On recevait peu dans la demeure du notaire, mais chaque visite était un nouveau sujet de discussions culinaires. On s’installait, le dimanche, après la messe, dans le salon, un salon lugubre orné seulement d’une suspension en terre cuite, percée de trous qui laissaient choir la chevelure verte d’une plante grasse ayant la transparence du verre filé. La table guéridon, à pieds d’acajou massif, se couvrait tout de suite de flacons bizarres. On servait aux hommes des eaux-de-vie épicées selon les nouvelles formules, aux dames on faisait passer la boîte d’angéliques, les biscuits, les liqueurs douces, en échangeant la plaisanterie d’usage.

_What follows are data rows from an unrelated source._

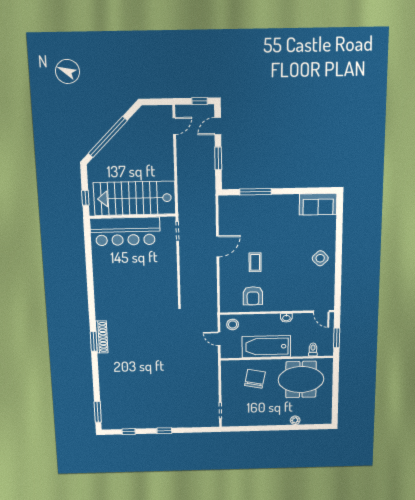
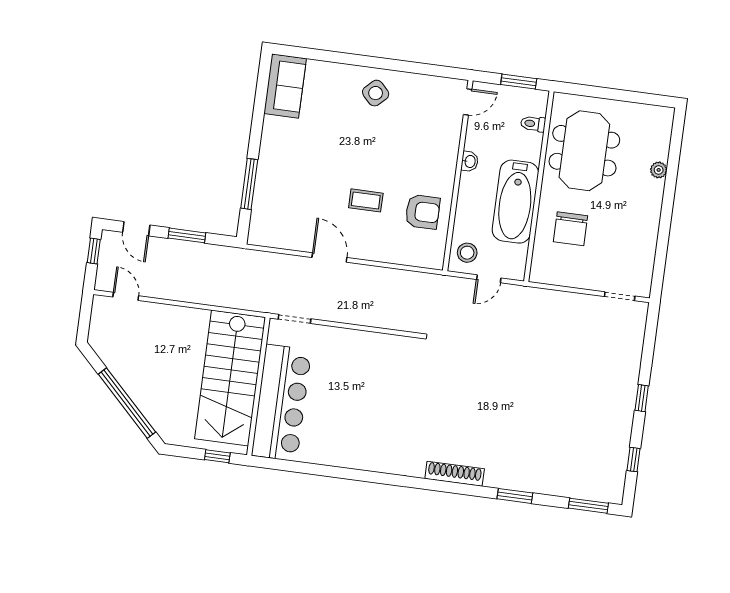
window: (94, 341) -> (515, 496), moved
chair: (255, 379) -> (571, 229), turned -101

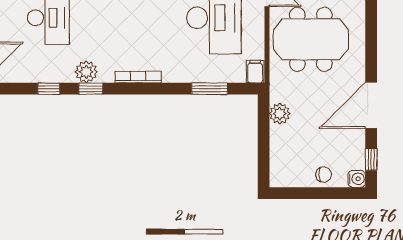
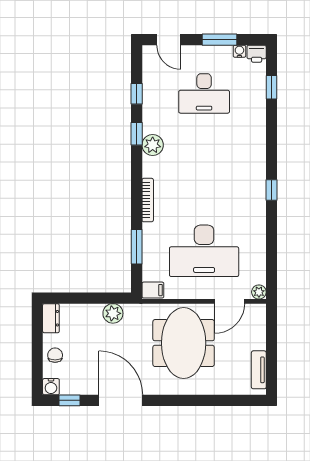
plant: (86, 72) -> (153, 145), moved
bookcase: (138, 77) -> (148, 200), moved
chair: (324, 174) -> (55, 355), turned 180
dresser: (285, 179) -> (51, 318), added

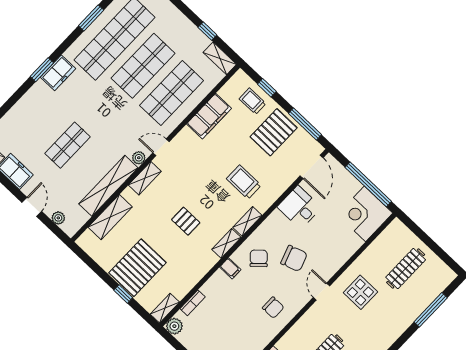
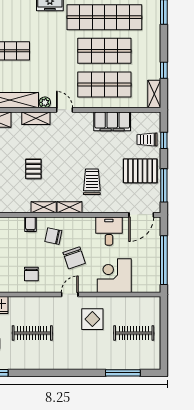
trolley: (253, 101) -> (147, 139), turned -90
corner desk: (365, 214) -> (114, 276), moved
chair: (259, 258) -> (53, 236), turned -125

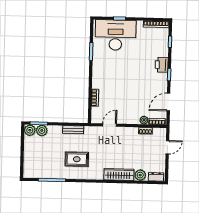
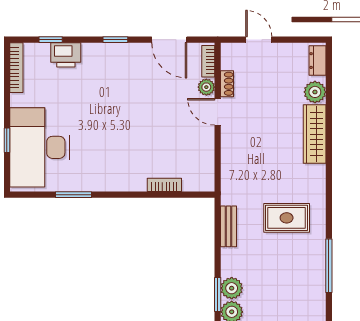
printer: (162, 65) -> (66, 55), moved
door: (110, 125) -> (218, 112), moved
rug: (77, 159) -> (287, 218), turned 90

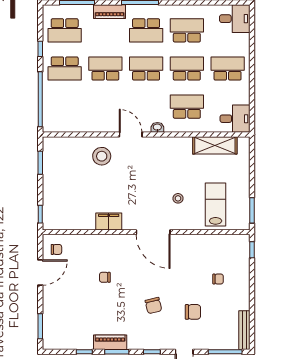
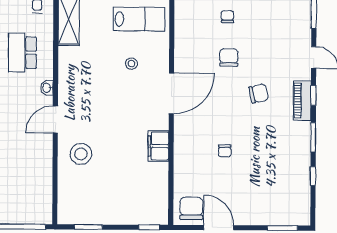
lab bench: (216, 204) -> (139, 19), turned 180
chair: (56, 249) -> (191, 208), width x1.87, depth x1.87
chair: (193, 312) -> (229, 57), moved
piano: (110, 342) -> (302, 100), moved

— Il vaut mieux payer la note du pâtissier que celle du médecin.

D’ailleurs, aucune imagination ne s’éveillait plus haut que leurs paupières. Tout ce sucre, atténuant les effets des épices et le feu des alcools, leur procurait des griseries onctueuses d’où la politique et l’amour, deux sujets brûlants en province, étaient absolument exclus.

Le capitaine de gendarmerie, l’intime de la maison, de l’air abruti d’une sentinelle qui a froid, dégustait les liqueurs vertes, roses, jaunes, ambrées, comme un bœuf qui aurait bu par mégarde des eaux de toilette. Il n’avait qu’une réponse : « Ça sent le savon, votre sacrée machine ! »

Et le notaire luttait contre cette inertie avec tous les engins de destruction qui peuvent se fourrer sous une étiquette de liquoriste : « Voyons, capitaine, il y a encore celle-là, tendez-moi votre verre ! Vous allez m’en dire des nouvelles. C’est ma dernière création. J’ai trouvé la recette dans un journal de modes, et j’ai fait venir mes ingrédients de Paris. »

Le capitaine avalait, restait un moment tout rêveur, désirant y aller de sa bonne volonté : « Oui, oui, concluait-il, c’est fameux… un mélange d’eau de Cologne et de citron… Je ne déteste pas ça… pourtant… Non, tenez, je vais me rincer avec un peu de rhum pur : vous permettez ? »

Le notaire, vexé, feignait une gaieté bruyante : il sortait un instant, revenait avec un bocal de prunes, ce qui allumait les dames, car la prune remuera toujours la concierge sommeillante au fond du cœur de chaque provinciale… Laure, assise sur un tabouret, goûtait de tout dans tous les verres, sans préférence déterminée, puis elle emportait un bâton d’angélique pour jouer à la dînette. Elle aimait à manger ses friandises lorsqu’elle était seule et qu’on ne la regardait plus. Souvent, elle se glissait à quatre pattes derrière un fauteuil ou dans un coin de la cour ; là, elle croquait, mastiquait, flairait, goûtait en imitant les petits chiens qui dévorent, l’œil sournois et la queue entre les jambes, n’aimant pas les gêneurs. Nulle poésie ne sortait de cette fillette autre que celle de la brute : les jolis mouvements ou la drôlerie de l’attitude. Déjà très femme, puisque sans penser elle-même, elle faisait penser, et toujours gardant la crainte du mal, à l’état trouble, comme une idée de bête qui voudrait s’émanciper mais qui appréhende les coups, les liqueurs, les bonbons, les jeux, les récompenses, les médailles d’honneur ou les dîners fins, lui semblaient des choses d’autant meilleures qu’elles pouvaient être défendues certains jours. Elle avait remarqué, en jugeant avec sa logique de petit animal rusé, que tout ce qui était très bon s’accompagnait d’une sensation de mal faire. On ne prenait de plaisir bien réel qu’à dissimuler ses jouissances. Mangée en cachette, l’angélique était meilleure que l’angélique du dimanche, prise devant la société, d’un geste retenu de demoiselle raisonnable. Quand le chat de leur bonne volait une viande, à l’office, c’était quelquefois la viande dont on lui avait offert déjà un morceau et dont il n’avait même pas voulu. Laure Lordès savait se taire à propos, refusait une seconde assiette de crème, et, à l’office, allait se courber sur le plat, tirait sa langue en lapant comme un chat.